An updated view for breast cancer
Mammograms give women a crucial head start on finding breast cancer early, when treatment is often most effective. They can detect tumors that are still too tiny to feel and identify cancers before symptoms start.
Still, although they’ve saved countless lives, these breast X-rays may miss about 20 percent of all breast cancers, the National Cancer Institute reports. They can also cause false alarms by indicating abnormalities that turn out not to be cancer.
A different dimension
A newer type of mammogram may help overcome these flaws. It’s called three-dimensional, or 3-D, mammography. (Breast tomosynthesis is another name for it.)
“It helps doctors catch more cancers at an earlier stage,” says Karen Kish, MD, a Nazareth Hospital breast surgeon.
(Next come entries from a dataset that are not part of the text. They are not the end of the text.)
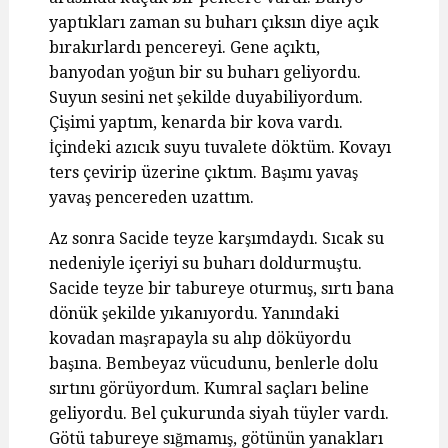
yaptıkları zaman su buharı çıksın diye açık
bırakırlardı pencereyi. Gene açıktı,
banyodan yoğun bir su buharı geliyordu.
Suyun sesini net şekilde duyabiliyordum.
Çişimi yaptım, kenarda bir kova vardı.
İçindeki azıcık suyu tuvalete döktüm. Kovayı
ters çevirip üzerine çıktım. Başımı yavaş
yavaş pencereden uzattım.
Az sonra Sacide teyze karşımdaydı. Sıcak su
nedeniyle içeriyi su buharı doldurmuştu.
Sacide teyze bir tabureye oturmuş, sırtı bana
dönük şekilde yıkanıyordu. Yanındaki
kovadan maşrapayla su alıp döküyordu
başına. Bembeyaz vücudunu, benlerle dolu
sırtını görüyordum. Kumral saçları beline
geliyordu. Bel çukurunda siyah tüyler vardı.
Götü tabureye sığmamış, götünün yanakları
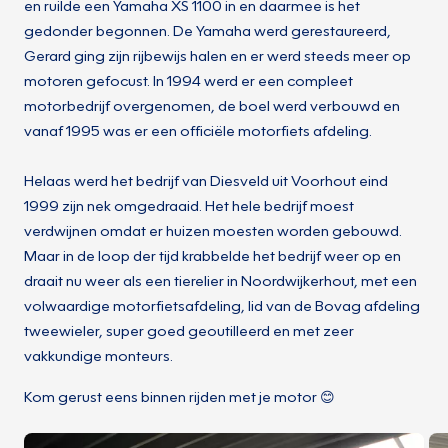
en ruilde een Yamaha XS 1100 in en daarmee is het
gedonder begonnen. De Yamaha werd gerestaureerd,
Gerard ging zijn rijbewijs halen en er werd steeds meer op
motoren gefocust. In 1994 werd er een compleet
motorbedrijf overgenomen, de boel werd verbouwd en
vanaf 1995 was er een officiële motorfiets afdeling.
Helaas werd het bedrijf van Diesveld uit Voorhout eind
1999 zijn nek omgedraaid. Het hele bedrijf moest
verdwijnen omdat er huizen moesten worden gebouwd.
Maar in de loop der tijd krabbelde het bedrijf weer op en
draait nu weer als een tierelier in Noordwijkerhout, met een
volwaardige motorfietsafdeling, lid van de Bovag afdeling
tweewieler, super goed geoutilleerd en met zeer
vakkundige monteurs.
Kom gerust eens binnen rijden met je motor 😊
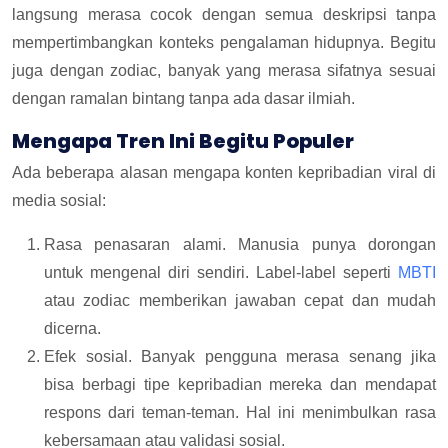
langsung merasa cocok dengan semua deskripsi tanpa
mempertimbangkan konteks pengalaman hidupnya. Begitu
juga dengan zodiac, banyak yang merasa sifatnya sesuai
dengan ramalan bintang tanpa ada dasar ilmiah.
Mengapa Tren Ini Begitu Populer
Ada beberapa alasan mengapa konten kepribadian viral di
media sosial:
Rasa penasaran alami. Manusia punya dorongan
untuk mengenal diri sendiri. Label-label seperti
MBTI
atau zodiac memberikan jawaban cepat dan mudah
dicerna.
Efek sosial. Banyak pengguna merasa senang jika
bisa berbagi tipe kepribadian mereka dan mendapat
respons dari teman-teman. Hal ini menimbulkan rasa
kebersamaan atau validasi sosial.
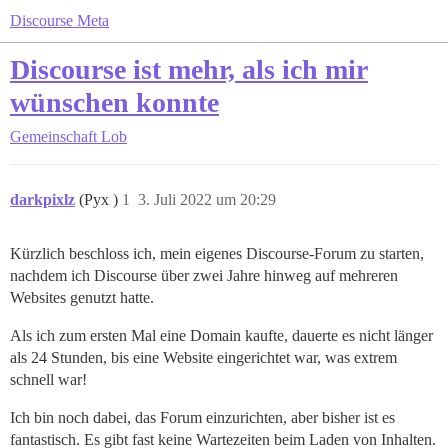
Discourse Meta
Discourse ist mehr, als ich mir
wünschen konnte
Gemeinschaft
Lob
darkpixlz
(Pyx )
1
3. Juli 2022 um 20:29
Kürzlich beschloss ich, mein eigenes Discourse-Forum zu starten,
nachdem ich Discourse über zwei Jahre hinweg auf mehreren
Websites genutzt hatte.
Als ich zum ersten Mal eine Domain kaufte, dauerte es nicht länger
als 24 Stunden, bis eine Website eingerichtet war, was extrem
schnell war!
Ich bin noch dabei, das Forum einzurichten, aber bisher ist es
fantastisch. Es gibt fast keine Wartezeiten beim Laden von Inhalten.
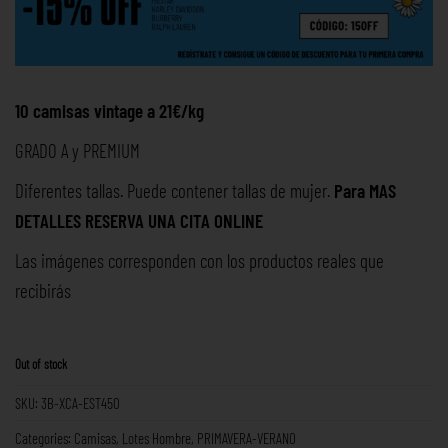
10 camisas vintage a 21€/kg
GRADO A y PREMIUM
Diferentes tallas. Puede contener tallas de mujer.
Para MAS
DETALLES RESERVA UNA
CITA ONLINE
Las imágenes corresponden con los productos reales que
recibirás
Out of stock
SKU:
3B-XCA-EST450
Categories:
Camisas
,
Lotes Hombre
,
PRIMAVERA-VERANO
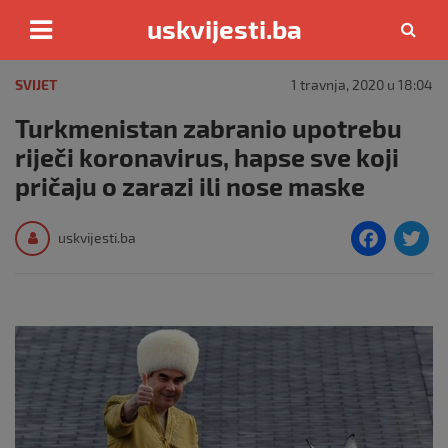
uskvijesti.ba
Skip
to
SVIJET
1 travnja, 2020 u 18:04
content
Turkmenistan zabranio upotrebu
riječi koronavirus, hapse sve koji
pričaju o zarazi ili nose maske
F
T
uskvijesti.ba
a
c
i
e
e
b
o
o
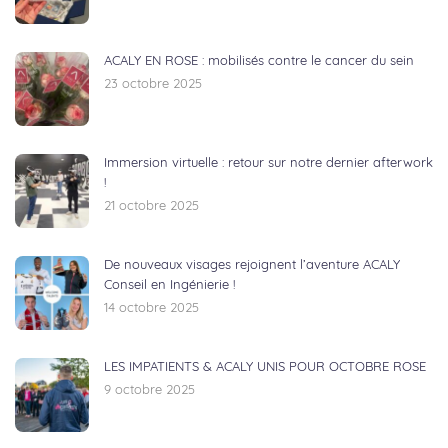
ACALY EN ROSE : mobilisés contre le cancer du sein
23 octobre 2025
Immersion virtuelle : retour sur notre dernier afterwork
!
21 octobre 2025
De nouveaux visages rejoignent l’aventure ACALY
Conseil en Ingénierie !
14 octobre 2025
LES IMPATIENTS & ACALY UNIS POUR OCTOBRE ROSE
9 octobre 2025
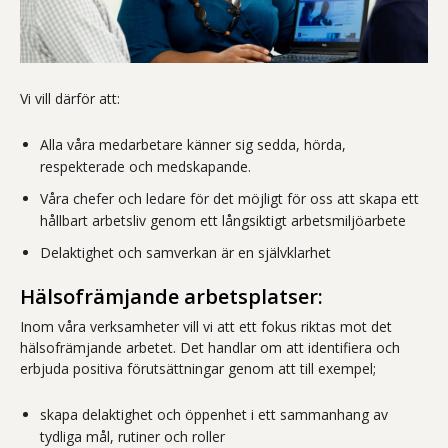
Vi vill därför att:
Alla våra medarbetare känner sig sedda, hörda,
respekterade och medskapande.
Våra chefer och ledare för det möjligt för oss att skapa ett
hållbart arbetsliv genom ett långsiktigt arbetsmiljöarbete
Delaktighet och samverkan är en självklarhet
Hälsofrämjande arbetsplatser:
Inom våra verksamheter vill vi att ett fokus riktas mot det
hälsofrämjande arbetet. Det handlar om att identifiera och
erbjuda positiva förutsättningar genom att till exempel;
skapa delaktighet och öppenhet i ett sammanhang av
tydliga mål, rutiner och roller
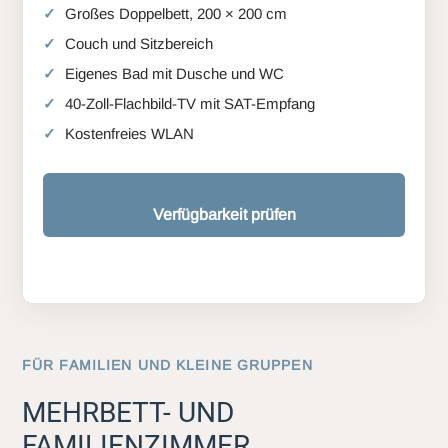
Großes Doppelbett, 200 × 200 cm
Couch und Sitzbereich
Eigenes Bad mit Dusche und WC
40-Zoll-Flachbild-TV mit SAT-Empfang
Kostenfreies WLAN
Verfügbarkeit prüfen
FÜR FAMILIEN UND KLEINE GRUPPEN
MEHRBETT- UND
FAMILIENZIMMER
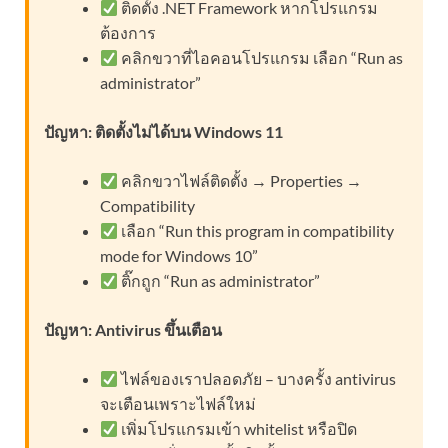
ติดตั้ง .NET Framework หากโปรแกรม
ต้องการ
คลิกขวาที่ไอคอนโปรแกรม เลือก “Run as
administrator”
ปัญหา: ติดตั้งไม่ได้บน Windows 11
คลิกขวาไฟล์ติดตั้ง → Properties →
Compatibility
เลือก “Run this program in compatibility
mode for Windows 10”
ติ๊กถูก “Run as administrator”
ปัญหา: Antivirus ขึ้นเตือน
ไฟล์ของเราปลอดภัย – บางครั้ง antivirus
จะเตือนเพราะไฟล์ใหม่
เพิ่มโปรแกรมเข้า whitelist หรือปิด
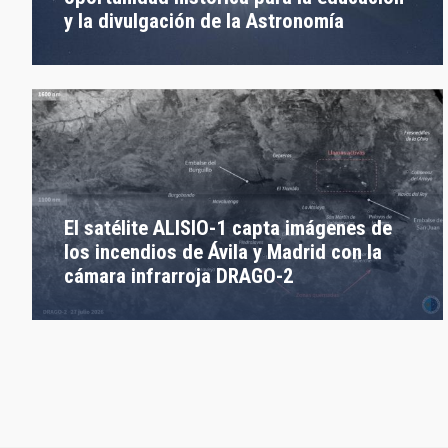
y la divulgación de la Astronomía
El satélite ALISIO-1 capta imágenes de
los incendios de Ávila y Madrid con la
cámara infrarroja DRAGO-2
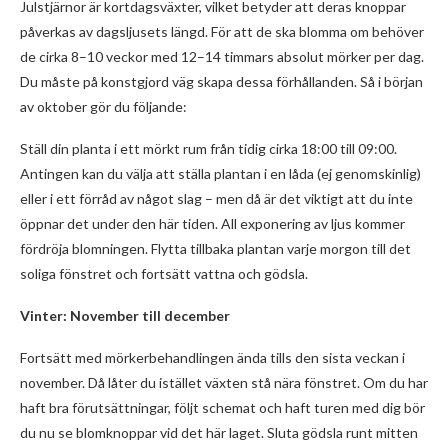
Julstjärnor är kortdagsväxter, vilket betyder att deras knoppar
påverkas av dagsljusets längd. För att de ska blomma om behöver
de cirka 8–10 veckor med 12–14 timmars absolut mörker per dag.
Du måste på konstgjord väg skapa dessa förhållanden. Så i början
av oktober gör du följande:
Ställ din planta i ett mörkt rum från tidig cirka 18:00 till 09:00.
Antingen kan du välja att ställa plantan i en låda (ej genomskinlig)
eller i ett förråd av något slag – men då är det viktigt att du inte
öppnar det under den här tiden. All exponering av ljus kommer
fördröja blomningen. Flytta tillbaka plantan varje morgon till det
soliga fönstret och fortsätt vattna och gödsla.
Vinter: November till december
Fortsätt med mörkerbehandlingen ända tills den sista veckan i
november. Då låter du istället växten stå nära fönstret. Om du har
haft bra förutsättningar, följt schemat och haft turen med dig bör
du nu se blomknoppar vid det här laget. Sluta gödsla runt mitten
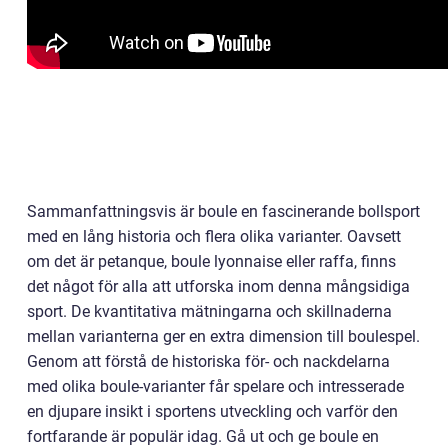
Sammanfattningsvis är boule en fascinerande bollsport
med en lång historia och flera olika varianter. Oavsett
om det är petanque, boule lyonnaise eller raffa, finns
det något för alla att utforska inom denna mångsidiga
sport. De kvantitativa mätningarna och skillnaderna
mellan varianterna ger en extra dimension till boulespel.
Genom att förstå de historiska för- och nackdelarna
med olika boule-varianter får spelare och intresserade
en djupare insikt i sportens utveckling och varför den
fortfarande är populär idag. Gå ut och ge boule en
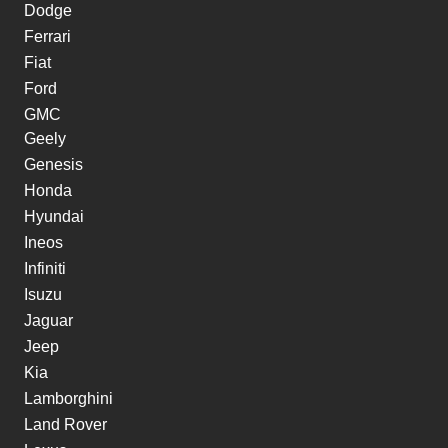
Dodge
Ferrari
Fiat
Ford
GMC
Geely
Genesis
Honda
Hyundai
Ineos
Infiniti
Isuzu
Jaguar
Jeep
Kia
Lamborghini
Land Rover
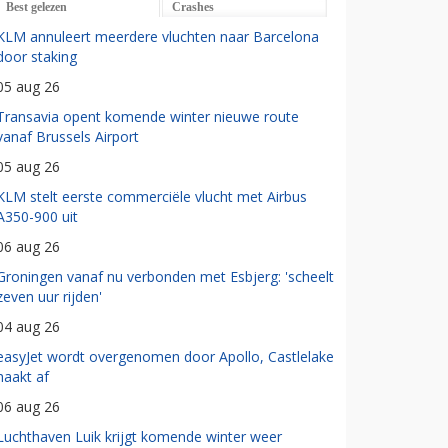
Best gelezen
Crashes
KLM annuleert meerdere vluchten naar Barcelona
door staking
05 aug 26
Transavia opent komende winter nieuwe route
vanaf Brussels Airport
05 aug 26
KLM stelt eerste commerciële vlucht met Airbus
A350-900 uit
06 aug 26
Groningen vanaf nu verbonden met Esbjerg: 'scheelt
zeven uur rijden'
04 aug 26
easyJet wordt overgenomen door Apollo, Castlelake
haakt af
06 aug 26
Luchthaven Luik krijgt komende winter weer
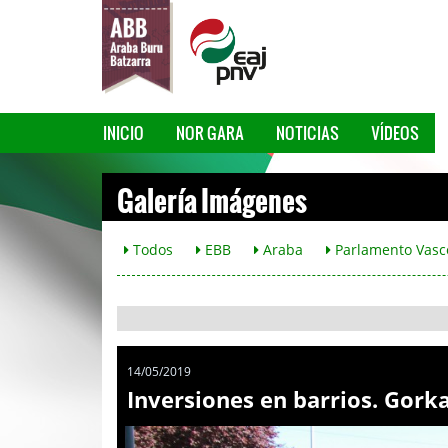
INICIO
NOR GARA
NOTICIAS
VÍDEOS
Galería Imágenes
Todos
EBB
Araba
Parlamento Vasc
14/05/2019
Inversiones en barrios. Gork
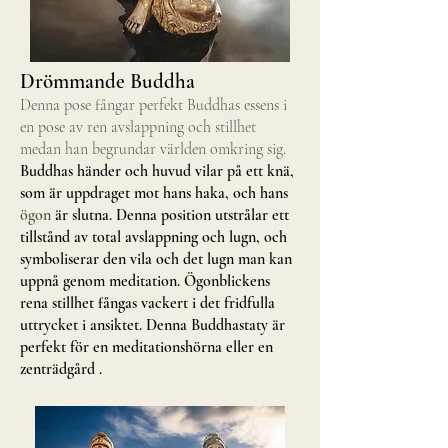
Drömmande Buddha
Denna pose fångar perfekt Buddhas essens i
en pose av ren avslappning och stillhet
medan han begrundar världen omkring sig.
Buddhas händer och huvud vilar på ett knä,
som är uppdraget mot hans haka, och hans
ögon
är slutna. Denna position utstrålar ett
tillstånd av total avslappning och lugn, och
symboliserar den vila och det lugn man kan
uppnå genom meditation. Ögonblickens
rena stillhet fångas vackert i det fridfulla
uttrycket i ansiktet. Denna Buddhastaty är
perfekt för en meditationshörna eller en
zenträdgård
.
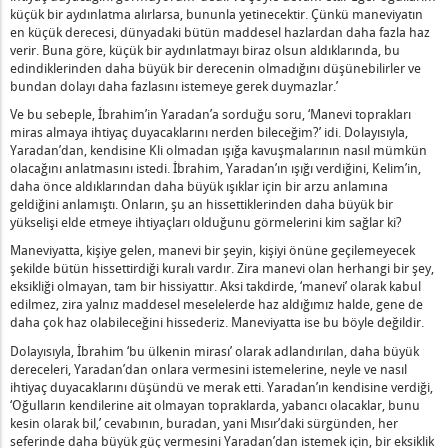
 "Tora'nın Yasası" Nedir?
küçük bir aydınlatma alırlarsa, bununla yetinecektir. Çünkü maneviyatın
nu Olmaya Gelen Her Şey Erkektir" Ne Anlama Gelir?
en küçük derecesi, dünyadaki bütün maddesel hazlardan daha fazla haz
verir. Buna göre, küçük bir aydınlatmayı biraz olsun aldıklarında, bu
u ve Hareketsiz Kaldı" Ne Demektir?
edindiklerinden daha büyük bir derecenin olmadığını düşünebilirler ve
 Merdiven Kurulur ve Üstü Cennete Ulaşır" Ne Demektir?
bundan dolayı daha fazlasını istemeye gerek duymazlar.’
enli, Sonu Düzlük Olan Yol” Nedir?
Ve bu sebeple, İbrahim’in Yaradan’a sorduğu soru, ‘Manevi toprakları
nda Kutsama Yoktur” Ne Demektir?
miras almaya ihtiyaç duyacaklarını nerden bileceğim?’ idi. Dolayısıyla,
Yaradan’dan, kendisine Kli olmadan ışığa kavuşmalarının nasıl mümkün
çükler Hakkında Uyarmak” Nedir?
olacağını anlatmasını istedi. İbrahim, Yaradan’ın ışığı verdiğini, Kelim’in,
tlerin Gözünde Sizin Bilgeliğiniz ve Anlayışınızdır” Nedir?
daha önce aldıklarından daha büyük ışıklar için bir arzu anlamına
geldiğini anlamıştı. Onların, şu an hissettiklerinden daha büyük bir
Bütün Halktır” Nedir?
yükselişi elde etmeye ihtiyaçları olduğunu görmelerini kim sağlar ki?
deyken Şehina Onlarla Beraberdir” Nedir?
Maneviyatta, kişiye gelen, manevi bir şeyin, kişiyi önüne geçilemeyecek
ine Gelen Felaket Erdemlilerle Başlar” Nedir?
şekilde bütün hissettirdiği kuralı vardır. Zira manevi olan herhangi bir şey,
Dolu Olmalıdır” Nedir?
eksikliği olmayan, tam bir hissiyattır. Aksi takdirde, ‘manevi’ olarak kabul
edilmez, zira yalnız maddesel meselelerde haz aldığımız halde, gene de
nde Çaba Sarf Etmeyen, Şabat Günü Ne Yiyecek” Nedir?
daha çok haz olabileceğini hissederiz. Maneviyatta ise bu böyle değildir.
e Kaldı ve Öldürüldü,” Ne Demektir?
Dolayısıyla, İbrahim ‘bu ülkenin mirası’ olarak adlandırılan, daha büyük
tsama Yoktur Ne Demektir?
dereceleri, Yaradan’dan onlara vermesini istemelerine, neyle ve nasıl
a Kendin İçin Bir Aşera Dikmeyeceksin” Nedir?
ihtiyaç duyacaklarını düşündü ve merak etti. Yaradan’ın kendisine verdiği,
‘Oğulların kendilerine ait olmayan topraklarda, yabancı olacaklar, bunu
Hiçbir Şey Yoktur” Nedir?
kesin olarak bil,’ cevabının, buradan, yani Mısır’daki sürgünden, her
 Anlama Gelir?
seferinde daha büyük güç vermesini Yaradan’dan istemek için, bir eksiklik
This 3-D mammography is available at Nazareth Hospital’s medical imaging department. Here’s how it works:
During a 3-D mammogram, a woman’s breast is compressed, just as it is for a standard mammogram. An X-ray machine moves over the breast, taking multiple, slice-like pictures. Special computer software then creates a detailed 3-D image of the breast.
Research suggests that 3-D mammograms may:
- Improve the ability of doctors to accurately diagnose breast cancer
- Find small tumors that may have remained hidden on a conventional mammogram
- Provide clearer images of abnormalities in dense breasts—breasts that have a lot of fibrous or glandular tissue and not much fat
- Greatly reduce the number of women called back for further testing because of false alarms
The American Cancer Society recommends that women at average risk of breast cancer have yearly mammograms starting at age 45. (Women between 40 and 44 have the option to start screening with a mammogram every year.)